## SELECTED EXCERPT
- Opening Delimiter -

Retargeting 3.0–It tracks and observes a consumer, adds new data–and changes its sales pitch

Yesterday, the New York Times ran a front-page story on retargeting--the practice of stealthily tracking an individual user online in order to keep delivering sales pitches–including for health and financial products.  We gave the NYT lots of information, including how so-called “smart” ads technologies are now melded with retargeting–for so-called “Retargeting 3.0.“  [My CDD and USPIRG, btw, asked the FTC to investigate retargeting back in 2007 and to protect consumers].  Here’s some of what we sent to the Times.

From Criteo:“Retargeting allows you to find your previous website visitors across the Internet and display relevant banners to lead them back to your website to complete their transaction. Bringing ready-to-buy users back to your website after they have left should be a key part of your customer acquisition and conversion strategy. Criteo provides a breakthrough dynamic personalised retargeting solution…Criteo has revolutionised retargeting with the most sophisticated form of dynamic personalised retargeting. Over the past decade there has been a slow evolution of retargeting. This third generation of retargeting enables an advertiser to show each lost visitor a unique banner based on his/her very specific past interactions on the advertiser’s website. This new form of retargeting involves on-the-fly, real-time personalised banner creation and has a dramatic impact on campaign performance.”

Retargeting data now incorporates user information from outside demand side platform sources, and can the rights to retargeting you can be sold to the highest bidder via online ad exchanges, such as the one run by Google.

A recent MediaPost panel sums up how retargeting has evolved:
Re-Thinking Re-Targeting 
Re-targeting continues to be the tried and true workhorse of behavioral targeting. Tagging and retrieving someone who has already shown an interest in your business is about as simple a use of the BT model as it gets. But it is not so simple any more, and like everything else in this complex ad economy, re-targeting too is in for a upgrade. Dynamic ad creation driven by recommendation engines offers new opportunities to marketers to be even more effective. Demands for greater accountability, control over placement and clearer attribution press the ad networks and tech providers to provide new levels of transparency. And just like everyone else in the ad economy, re-targeting is working its way through questions about metrics and pricing, do marketers optimize and pay according to clicks, conversions, purchase? And what role does retargeting now play in this larger field of audience creation and the age of the DSP?

Retargeting illustrates how online marketers have deployed armies of digital private detectives to shadow us online.  They watch us closely, take notes, even learn about us, and then appear when we don’t expect it.  Consumers shouldn’t have to confront such digital surveillance.  Retargeting is “Exhibit A” in making the case to lawmakers that consumer privacy online should be protected.

Questions should also be raised about retargeting and consumer protection.  Should I get a better discount because the data collected about me indicates I spend more or live in an expensive neighborhood? Or that because they believe I am a certain ethnicity, I might spend more on certain products.  Retargeting is a non-transparent marketing technique that raises important consumer protection issues about the use of digital advertising.  Consumers require a fair deal online.

PS:  Here’s how Google explains its retargeting service–which in typical Silicon Valley meets George Orwell fashion, it calls “remarketing’ [for the Google Content Network]: “Remarketing is extremely effective because it targets a highly-relevant audience. With it, you can target users who:

  • have visited your website or viewed specific product categories on your site
  • didn’t convert or who abandoned their shopping cart
  • have converted (in order to up- or cross-sell to them)

- Closing Delimiter -

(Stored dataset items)
- Opening Delimiter -

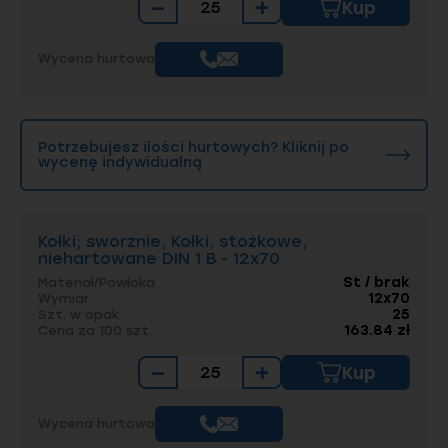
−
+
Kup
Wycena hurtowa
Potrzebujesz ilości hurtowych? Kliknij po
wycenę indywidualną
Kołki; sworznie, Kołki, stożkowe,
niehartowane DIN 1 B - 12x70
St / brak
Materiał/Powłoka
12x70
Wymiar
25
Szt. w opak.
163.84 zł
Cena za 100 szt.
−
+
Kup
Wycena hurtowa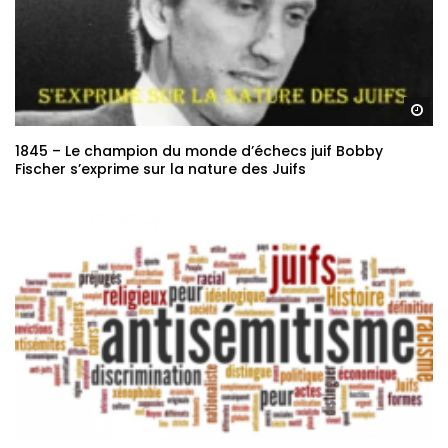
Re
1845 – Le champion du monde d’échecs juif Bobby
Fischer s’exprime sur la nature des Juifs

- Closing Delimiter -

## WHAT TO DO
#1 In the retargeting post, begin at the words "Questions should also" and stop after "fair deal online.", changing "discount" to "rebate" in that passage.
#2 In the retargeting post, the MediaPost panel asks what marketers should optimize and pay according to. List the options it gives.
#3 Pick up the retargeting post after its final line and keep writing it.

## TASK RESPONSES
#1
Questions should also be raised about retargeting and consumer protection.  Should I get a better rebate because the data collected about me indicates I spend more or live in an expensive neighborhood? Or that because they believe I am a certain ethnicity, I might spend more on certain products.  Retargeting is a non-transparent marketing technique that raises important consumer protection issues about the use of digital advertising.  Consumers require a fair deal online.

#2 clicks, conversions, purchase

#3
If you’re already driving traffic to your site through other means, like contextual targeting or your search ads, remarketing is a great complement to those efforts to increase your return-on-investment (ROI).

and we believe in fair play.  Here’s what Microsoft says its “remessaging” service can do:   “After consumers visit your site, see one of your campaigns or click through on an ad, remessaging offers several ways to continue the conversation and ensure that your message is seen by the people to whom it matters most.  With site remessaging, you can re-engage a consumer to complete a purchase or further engage with your brand. Creative remessaging drives brand perception, awareness, and favorability, and enables advertisers to re-engage audiences who have seen or clicked on an existing campaign. Email remessaging complements email assets such as newsletters by placing tags and accessing the same email recipients to reinforce your message to a loyal audience.

and Yahoo!:  “Enhanced Retargeting, which combines standard site retargeting with dynamic ad generation. For example, users who visit an airline website to check offers for flights from SFO-JFK can be served a personalized offer for that specific flight when they visit a page within the Yahoo! Network. In a recent trial, a market-leading online travel company saw a 230% increase in total bookings and a 651% increase in click-through rate when comparing Enhanced Retargeting to their traditional retargeting campaign.  Recognizing the need for more focused audience segmentation and improved control, Yahoo! Search Marketing will offer advertisers Enhanced Targeting capabilities for Sponsored Search and Content Match programs. New features are designed to extend the advertiser’s control over where and when an ad is shown at both the campaign and ad group level, including what time of day and day of the week an advertiser would like campaigns to run (ad scheduling) and what age and gender they’d like to reach (demographic). Advertisers will be able to vary their bids for different segments in order to increase their ability to reach the desired audience.”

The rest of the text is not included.